» **Work to complete**: Print every line of the material below exactly as it stands, but omit the pictures.

» **Source data**:

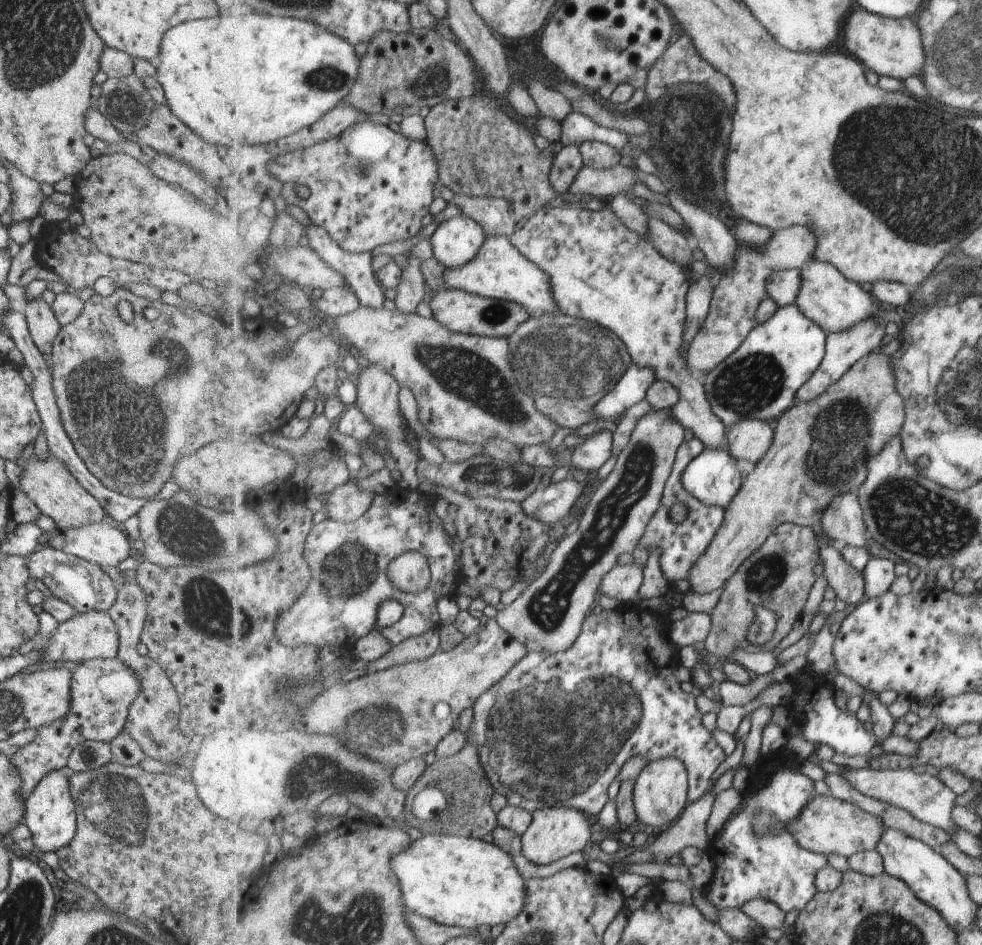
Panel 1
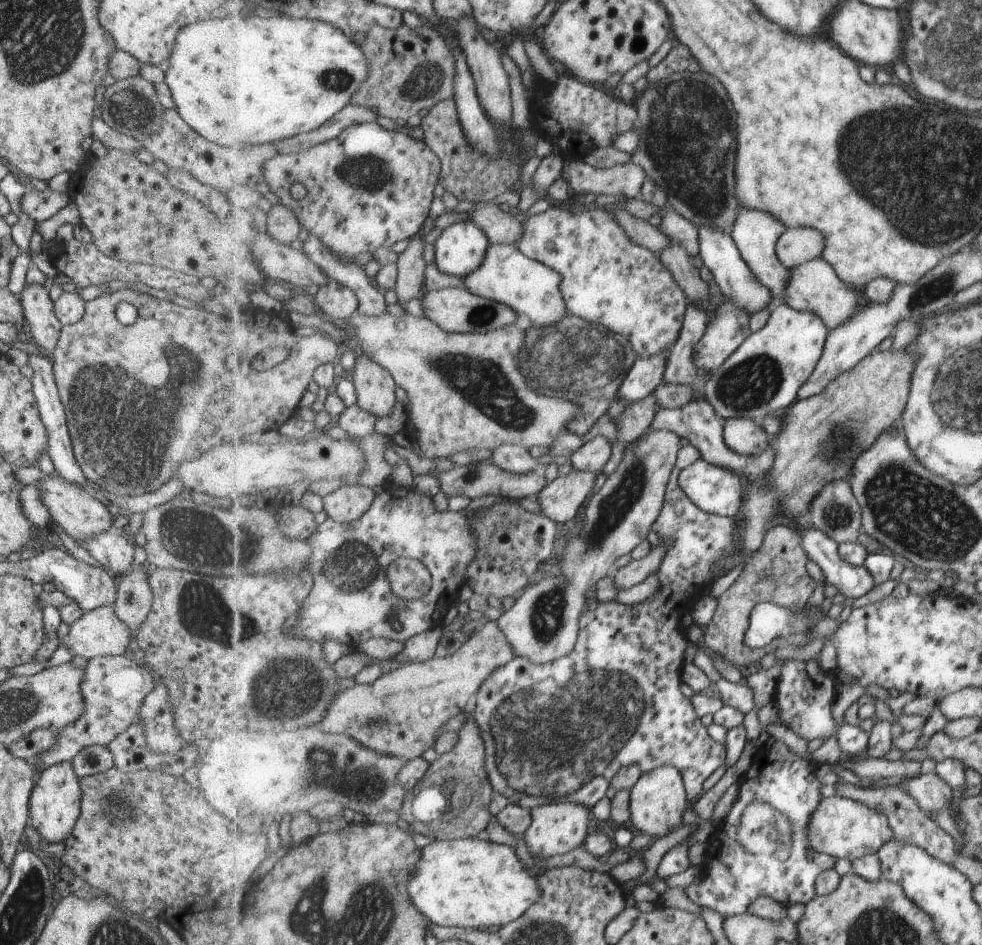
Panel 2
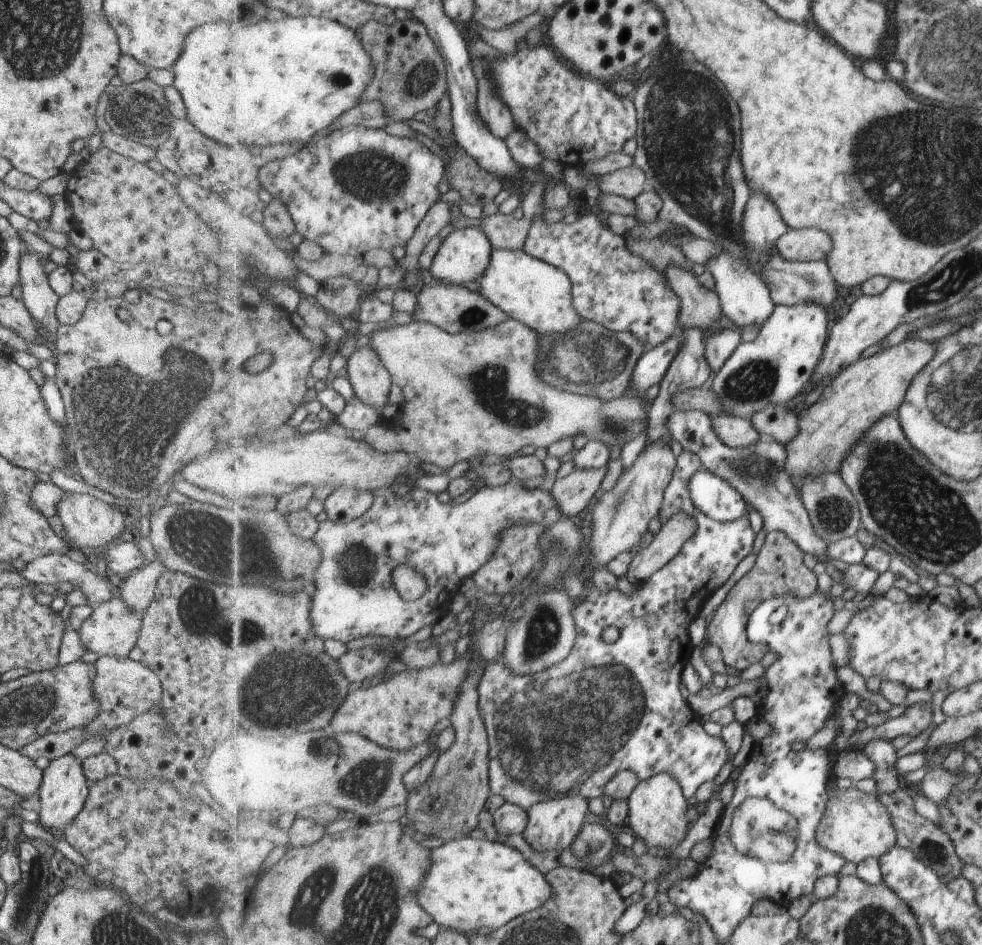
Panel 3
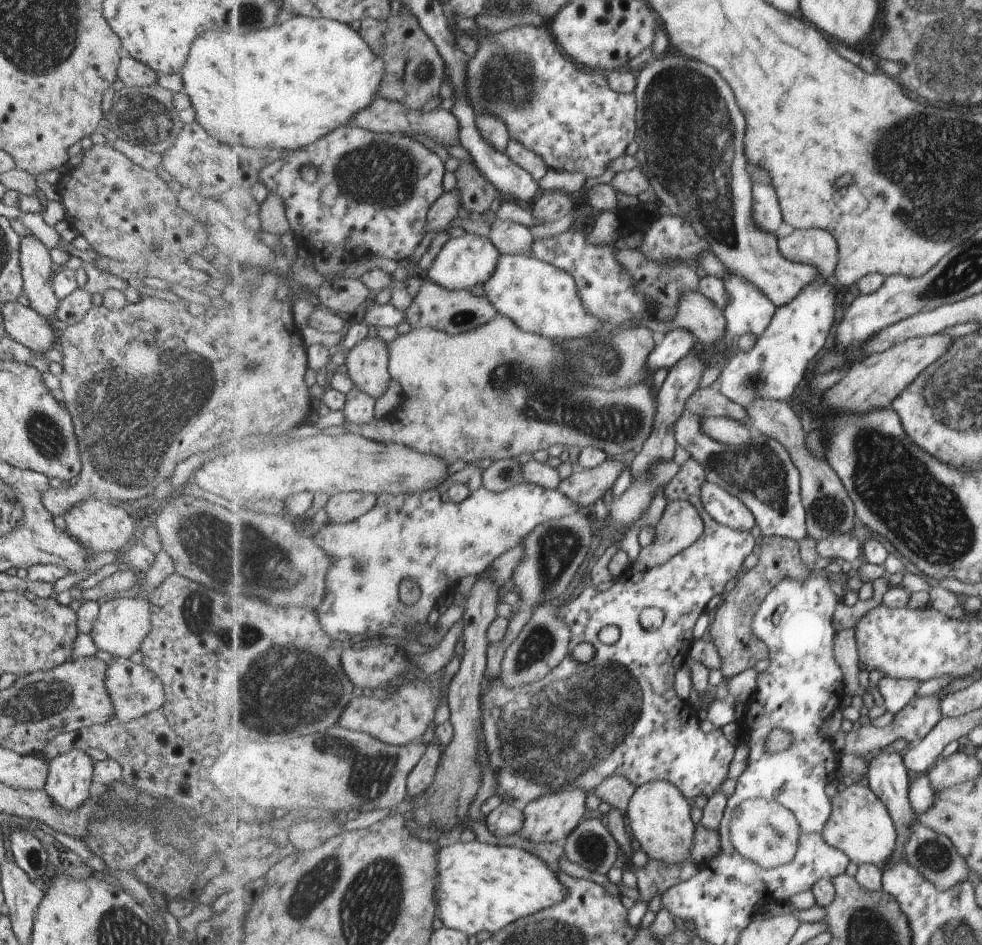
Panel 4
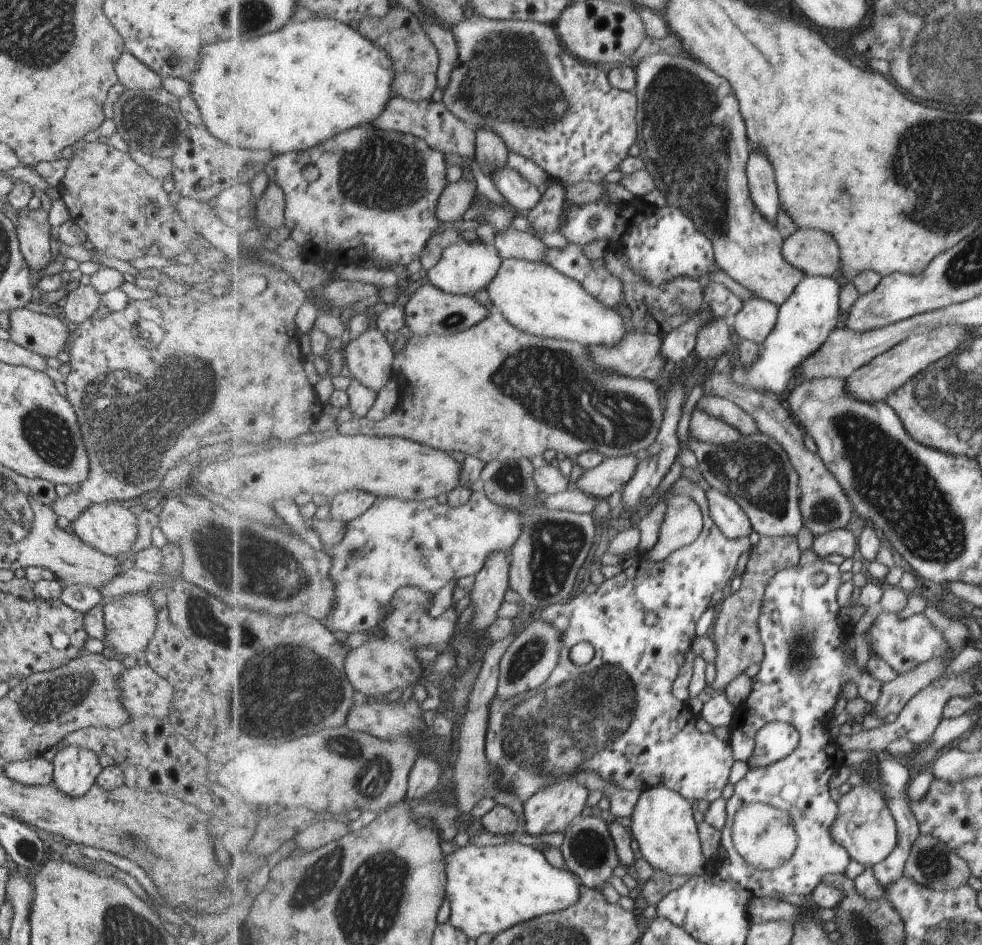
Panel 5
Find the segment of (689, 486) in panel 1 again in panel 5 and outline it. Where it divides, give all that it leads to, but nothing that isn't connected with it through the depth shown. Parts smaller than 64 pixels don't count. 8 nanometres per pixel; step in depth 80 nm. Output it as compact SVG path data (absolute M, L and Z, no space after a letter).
M709 488L707 494L710 515L727 538L742 539L751 536L754 526L750 516L741 510L741 505L735 499L713 488Z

» **Finished exercise**:
Panel 1
Panel 2
Panel 3
Panel 4
Panel 5
Find the segment of (689, 486) in panel 1 again in panel 5 and outline it. Where it divides, give all that it leads to, but nothing that isn't connected with it through the depth shown. Parts smaller than 64 pixels don't count. 8 nanometres per pixel; step in depth 80 nm. Output it as compact SVG path data (absolute M, L and Z, no space after a letter).
M709 488L707 494L710 515L727 538L742 539L751 536L754 526L750 516L741 510L741 505L735 499L713 488Z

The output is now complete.